SUPPLIED INFORMATION

※

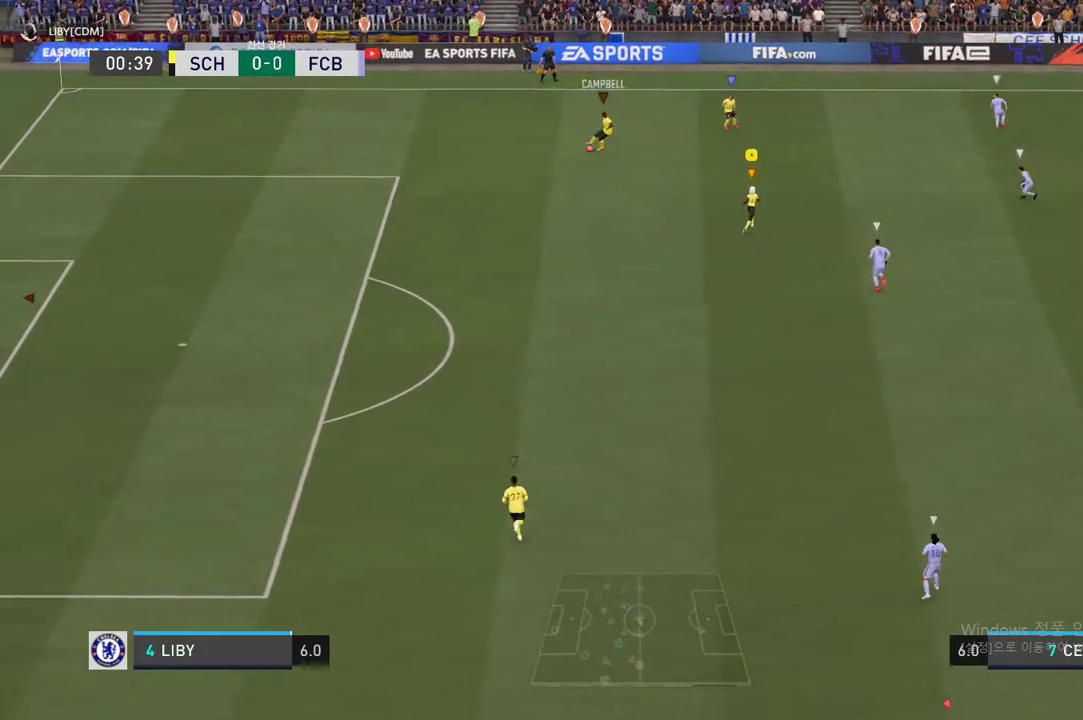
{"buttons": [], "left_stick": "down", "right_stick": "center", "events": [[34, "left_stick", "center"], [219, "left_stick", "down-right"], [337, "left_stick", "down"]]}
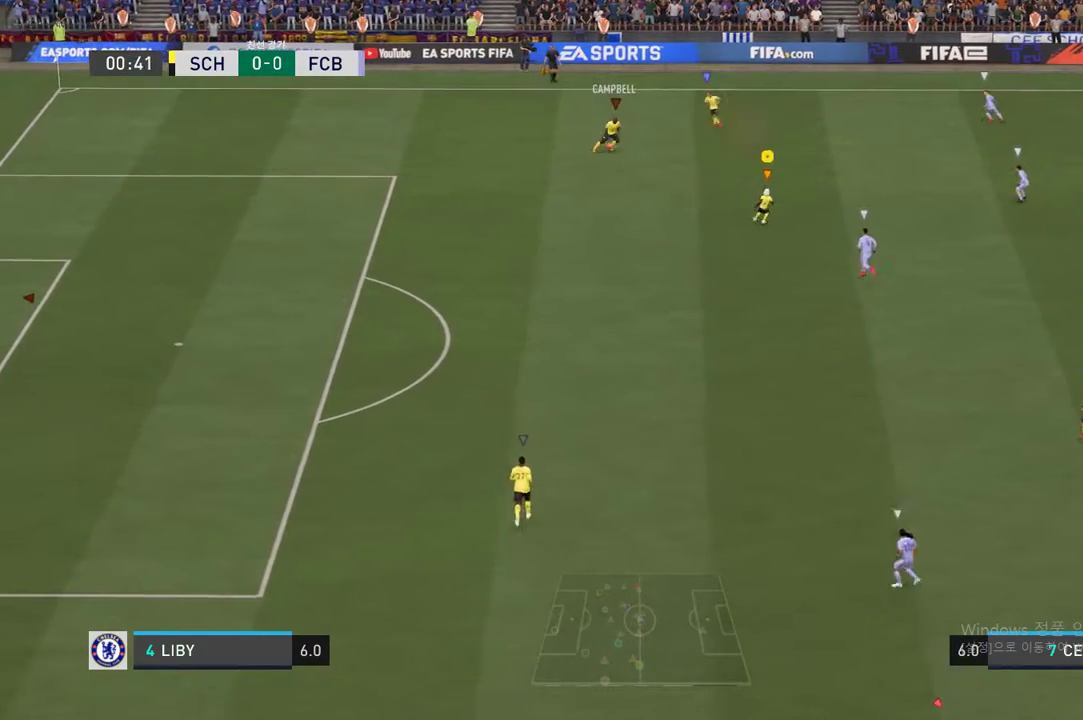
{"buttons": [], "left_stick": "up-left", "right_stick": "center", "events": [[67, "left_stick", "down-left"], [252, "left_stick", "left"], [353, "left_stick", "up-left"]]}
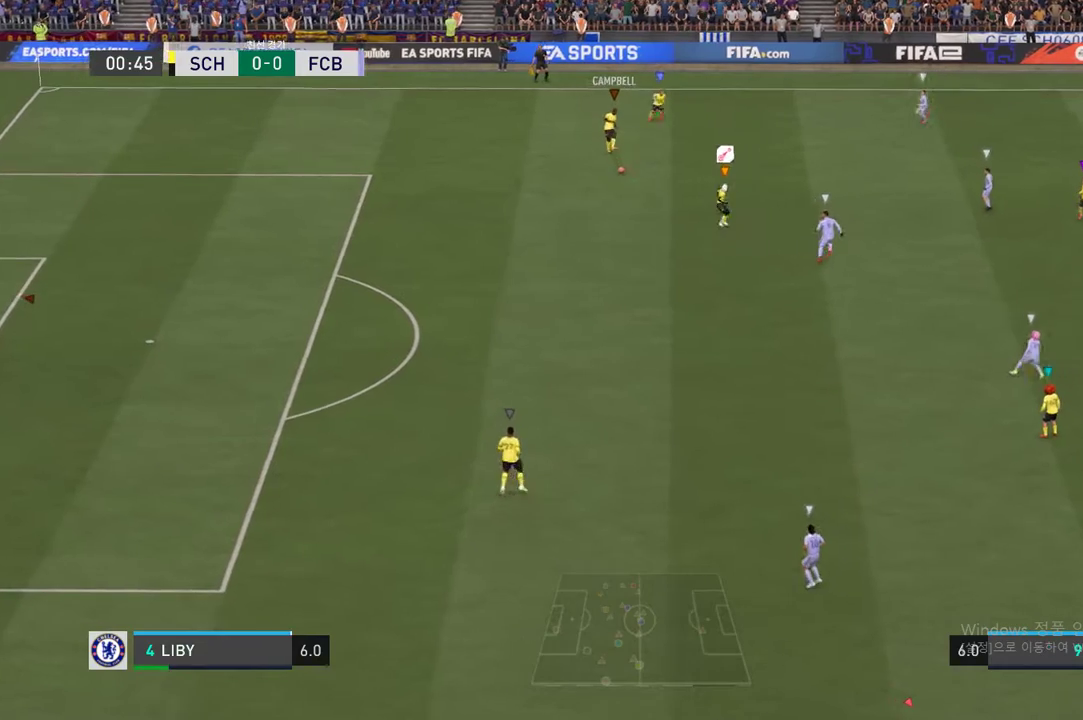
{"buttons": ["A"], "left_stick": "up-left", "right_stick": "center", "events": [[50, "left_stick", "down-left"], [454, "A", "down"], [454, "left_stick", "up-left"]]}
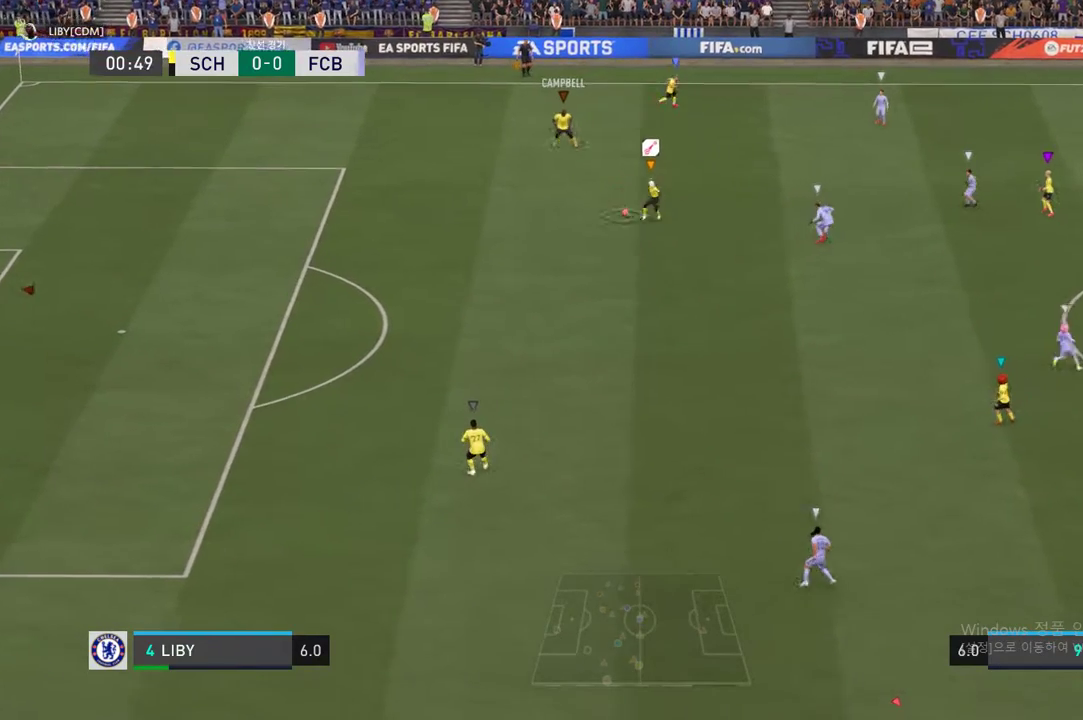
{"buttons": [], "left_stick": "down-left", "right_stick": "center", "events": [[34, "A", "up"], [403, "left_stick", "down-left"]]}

※

EXERCISE DIRECTIONS
Print the material again word for word. Please drop every picture.

SOLUTION FOR THIS TASK
{"buttons": [], "left_stick": "down", "right_stick": "center", "events": [[34, "left_stick", "center"], [219, "left_stick", "down-right"], [337, "left_stick", "down"]]}
{"buttons": [], "left_stick": "up-left", "right_stick": "center", "events": [[67, "left_stick", "down-left"], [252, "left_stick", "left"], [353, "left_stick", "up-left"]]}
{"buttons": ["A"], "left_stick": "up-left", "right_stick": "center", "events": [[50, "left_stick", "down-left"], [454, "A", "down"], [454, "left_stick", "up-left"]]}
{"buttons": [], "left_stick": "down-left", "right_stick": "center", "events": [[34, "A", "up"], [403, "left_stick", "down-left"]]}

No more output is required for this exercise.